From the second we arrived at the venue I could already tell that this was going to be a unique show. The crowd was in general, a little older and a little more reserved in a way – but definitely not in a bad way. These were the die hard fans that love the music and the band in a truly exceptional and loyal sense; they were there for no other reason.
Unlike most of the shows I normally attend, there were a total of four hula hoops (mine included) and not many other flashy toys…and the truth was that once the show started, it was easy to see why: the band is so captivating, and the energy between the band and the fans is so powerful, that it’s almost impossible to tear yourself away to look at or play with hoops.
I can’t imagine how much money went into their light show; it was amazing. The overall picture from the lawn at Klipsch Music Center was spectacular. On the big screens it was possible to get detailed views of the expressions on Trey Anastasio’s face as he sang his heart out. We could see Page McConnell’s fingers go crazy on the keyboard, Mike Gordon’s insane picking on the bass, and the Jon Fishman wailing on the drums. The whole band had such awesome chemistry and it was contagious – as there wasn’t a single song that you didn’t find yourself singing along to. “Possum” was by far the best example of everyone dancing and singing together as the song built up every time with the main chorus.
The first set was great, and from some of the fans I learned that it was a unique compilation of their music.

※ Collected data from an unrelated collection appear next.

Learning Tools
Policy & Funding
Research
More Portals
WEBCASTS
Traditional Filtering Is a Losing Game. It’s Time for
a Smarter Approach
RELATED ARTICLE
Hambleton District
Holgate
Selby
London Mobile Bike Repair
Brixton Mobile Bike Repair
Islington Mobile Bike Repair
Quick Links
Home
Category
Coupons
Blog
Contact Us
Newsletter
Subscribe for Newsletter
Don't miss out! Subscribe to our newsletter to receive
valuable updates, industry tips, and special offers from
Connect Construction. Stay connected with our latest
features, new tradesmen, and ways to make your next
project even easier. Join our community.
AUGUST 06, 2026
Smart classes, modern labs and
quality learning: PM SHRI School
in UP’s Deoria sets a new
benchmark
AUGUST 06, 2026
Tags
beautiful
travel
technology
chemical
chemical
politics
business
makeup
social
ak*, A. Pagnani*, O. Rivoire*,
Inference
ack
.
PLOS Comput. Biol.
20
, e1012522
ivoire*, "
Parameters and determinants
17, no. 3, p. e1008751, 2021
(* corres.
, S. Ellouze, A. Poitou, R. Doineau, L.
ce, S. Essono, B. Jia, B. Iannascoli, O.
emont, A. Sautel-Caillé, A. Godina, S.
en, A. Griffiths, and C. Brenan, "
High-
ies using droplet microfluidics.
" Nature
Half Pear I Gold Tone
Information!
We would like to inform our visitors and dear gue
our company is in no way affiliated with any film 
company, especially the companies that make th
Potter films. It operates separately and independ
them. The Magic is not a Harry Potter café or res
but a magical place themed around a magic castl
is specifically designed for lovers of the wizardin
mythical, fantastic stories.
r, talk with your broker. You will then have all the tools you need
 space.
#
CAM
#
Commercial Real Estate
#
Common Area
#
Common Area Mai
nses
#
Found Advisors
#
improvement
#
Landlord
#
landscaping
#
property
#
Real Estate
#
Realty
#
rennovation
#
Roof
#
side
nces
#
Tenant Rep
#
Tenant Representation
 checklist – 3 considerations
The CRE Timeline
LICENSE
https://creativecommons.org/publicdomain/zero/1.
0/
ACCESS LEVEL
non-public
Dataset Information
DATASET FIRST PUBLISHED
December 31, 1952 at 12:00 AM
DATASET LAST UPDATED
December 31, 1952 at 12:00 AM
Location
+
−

That Friday was the first time since 1998 that they played the song “Sweet Jane.” Among my favorite tracks was “Limb by Limb,” where the harmonizing really made the song. I also liked the ominous and almost scary tone that chilled your bones as they played “Big Black Furry Creatures From Mars.” I was ECSTATIC when they played “First Tube” during their encore – as that is one of my all time favorites. However to be completely honest, my favorite part of the concert was when they finished their first set with “While My Guitar Gently Weeps,” one of my favorite Beatles songs. It was by far the greatest live performance of that song I have ever seen or heard.
So, overall, I am so glad we trekked to Indianapolis for this most amazing of musical experiences. Phish not only lived up to all my expectations but surpassed them. If you are like me and have always “heard great things” but never had the chance to go, start turning wheels to make it happen. From the first song to their last, this show was a unique adventure – the music, lights and atmosphere was in itself a journey that filled you with emotion and made you wish it would never come to an end. This was my first Phish show, but I guarantee you it will most certainly not be my last.